> _EXERCISE REQUIREMENTS_
Return only those lines of the listing that hold the word "Figure".
════════
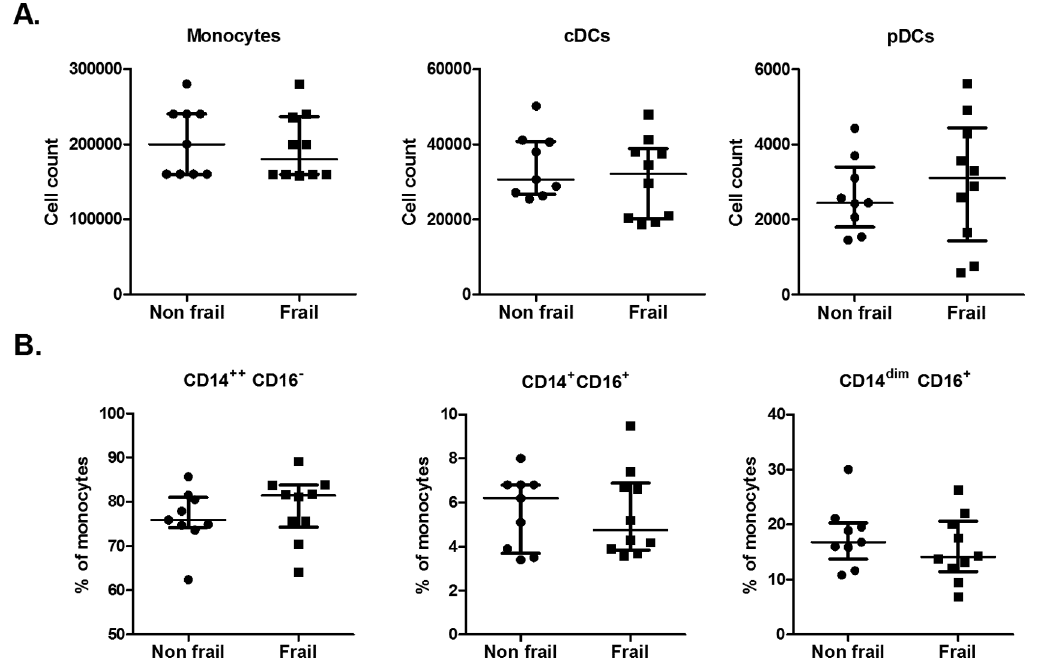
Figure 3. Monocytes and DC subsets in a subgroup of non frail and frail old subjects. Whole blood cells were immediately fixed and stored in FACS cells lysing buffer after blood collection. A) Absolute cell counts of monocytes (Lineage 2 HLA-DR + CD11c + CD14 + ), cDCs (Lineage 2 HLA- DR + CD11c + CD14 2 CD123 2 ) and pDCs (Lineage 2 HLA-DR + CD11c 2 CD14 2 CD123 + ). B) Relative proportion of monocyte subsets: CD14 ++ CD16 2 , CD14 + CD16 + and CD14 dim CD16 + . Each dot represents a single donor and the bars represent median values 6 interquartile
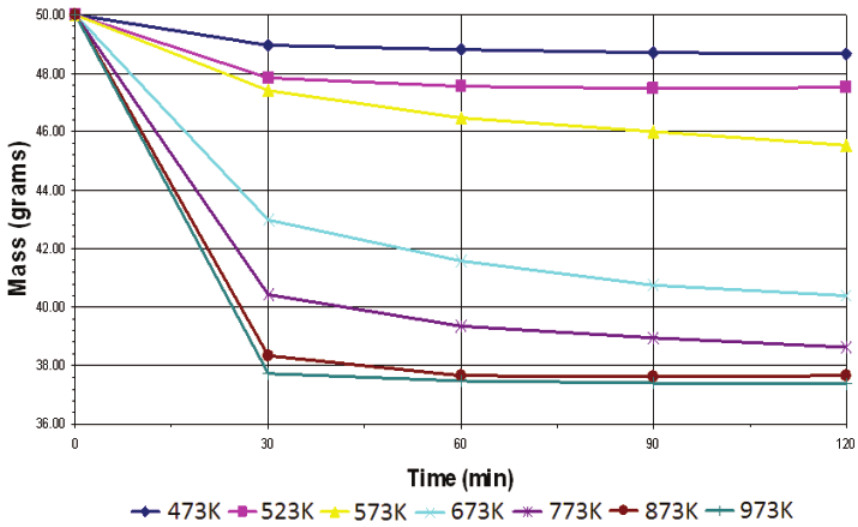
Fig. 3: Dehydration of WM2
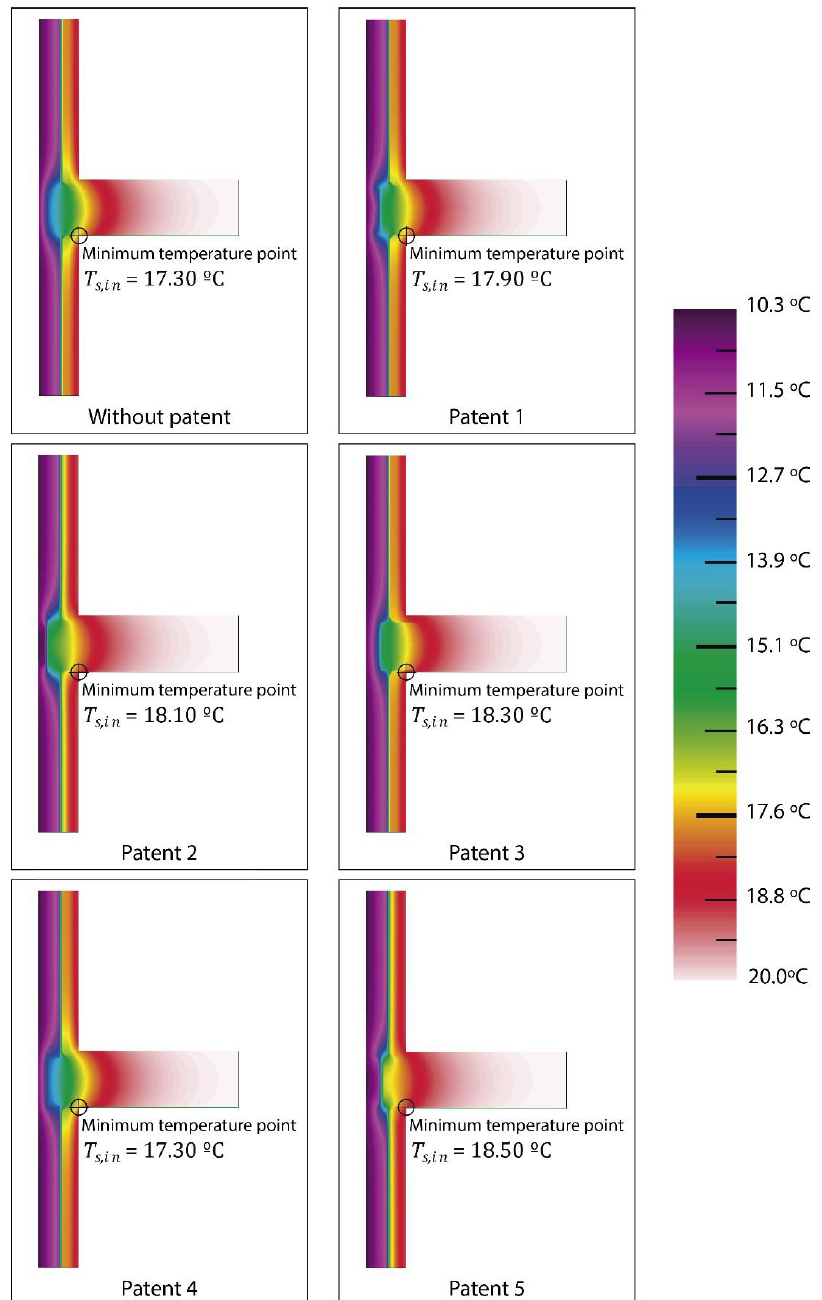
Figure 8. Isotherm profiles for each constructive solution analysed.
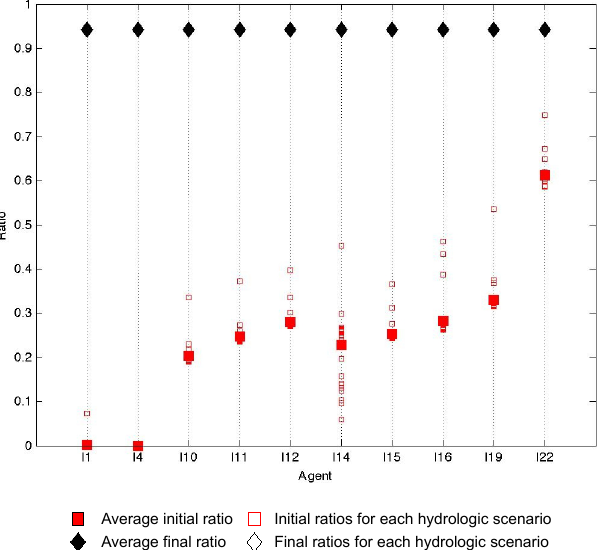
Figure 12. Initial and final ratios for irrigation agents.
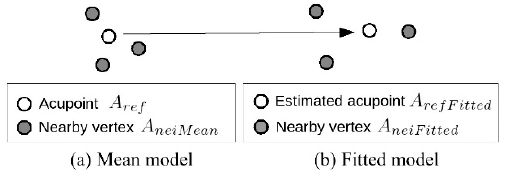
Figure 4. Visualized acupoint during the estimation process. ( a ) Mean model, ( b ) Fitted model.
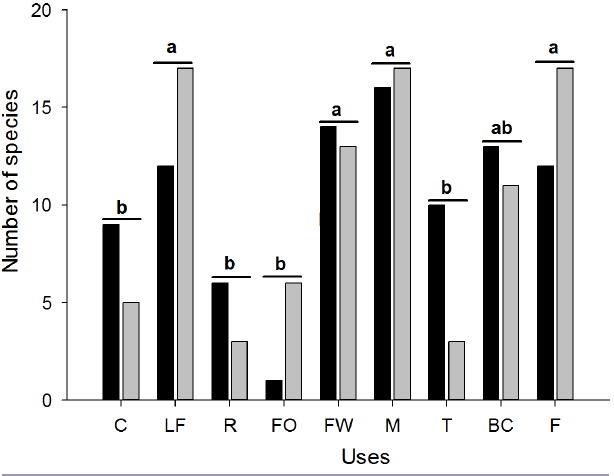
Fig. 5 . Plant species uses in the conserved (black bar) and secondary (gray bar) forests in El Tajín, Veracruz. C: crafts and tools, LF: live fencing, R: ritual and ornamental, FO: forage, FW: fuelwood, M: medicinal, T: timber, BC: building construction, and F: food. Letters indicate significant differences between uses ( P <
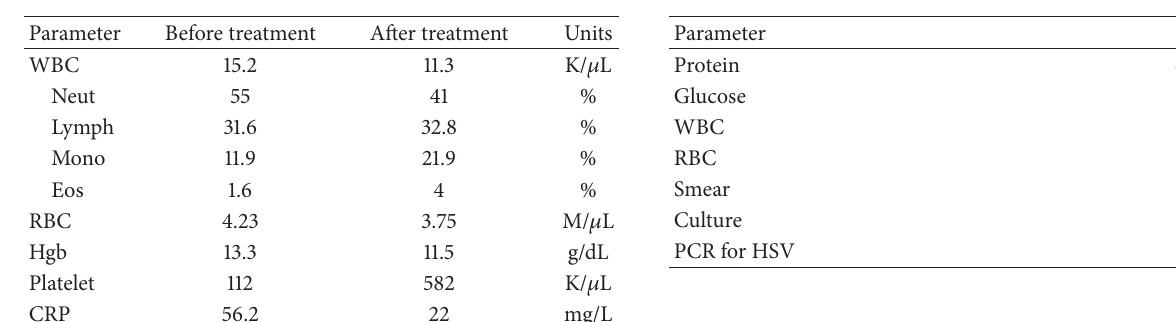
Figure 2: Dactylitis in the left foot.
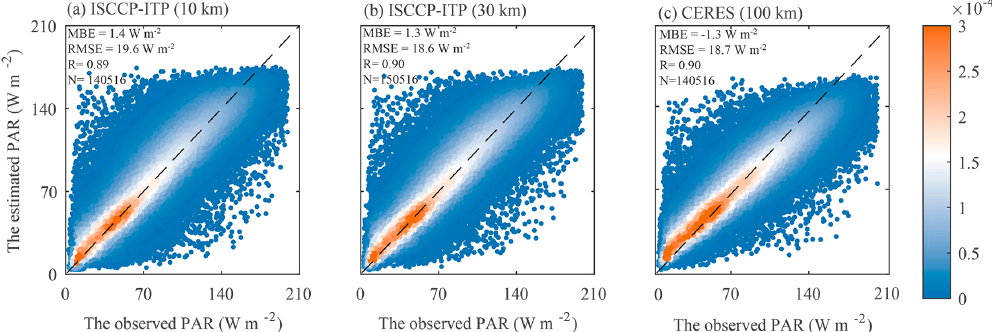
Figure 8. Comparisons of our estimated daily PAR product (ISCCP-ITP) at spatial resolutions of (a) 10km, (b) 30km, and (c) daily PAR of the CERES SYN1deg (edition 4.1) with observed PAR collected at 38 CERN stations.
════════
> _RESULT FOR THIS TASK_
Figure 3. Monocytes and DC subsets in a subgroup of non frail and frail old subjects. Whole blood cells were immediately fixed and stored in FACS cells lysing buffer after blood collection. A) Absolute cell counts of monocytes (Lineage 2 HLA-DR + CD11c + CD14 + ), cDCs (Lineage 2 HLA- DR + CD11c + CD14 2 CD123 2 ) and pDCs (Lineage 2 HLA-DR + CD11c 2 CD14 2 CD123 + ). B) Relative proportion of monocyte subsets: CD14 ++ CD16 2 , CD14 + CD16 + and CD14 dim CD16 + . Each dot represents a single donor and the bars represent median values 6 interquartile
Figure 8. Isotherm profiles for each constructive solution analysed.
Figure 12. Initial and final ratios for irrigation agents.
Figure 4. Visualized acupoint during the estimation process. ( a ) Mean model, ( b ) Fitted model.
Figure 2: Dactylitis in the left foot.
Figure 8. Comparisons of our estimated daily PAR product (ISCCP-ITP) at spatial resolutions of (a) 10km, (b) 30km, and (c) daily PAR of the CERES SYN1deg (edition 4.1) with observed PAR collected at 38 CERN stations.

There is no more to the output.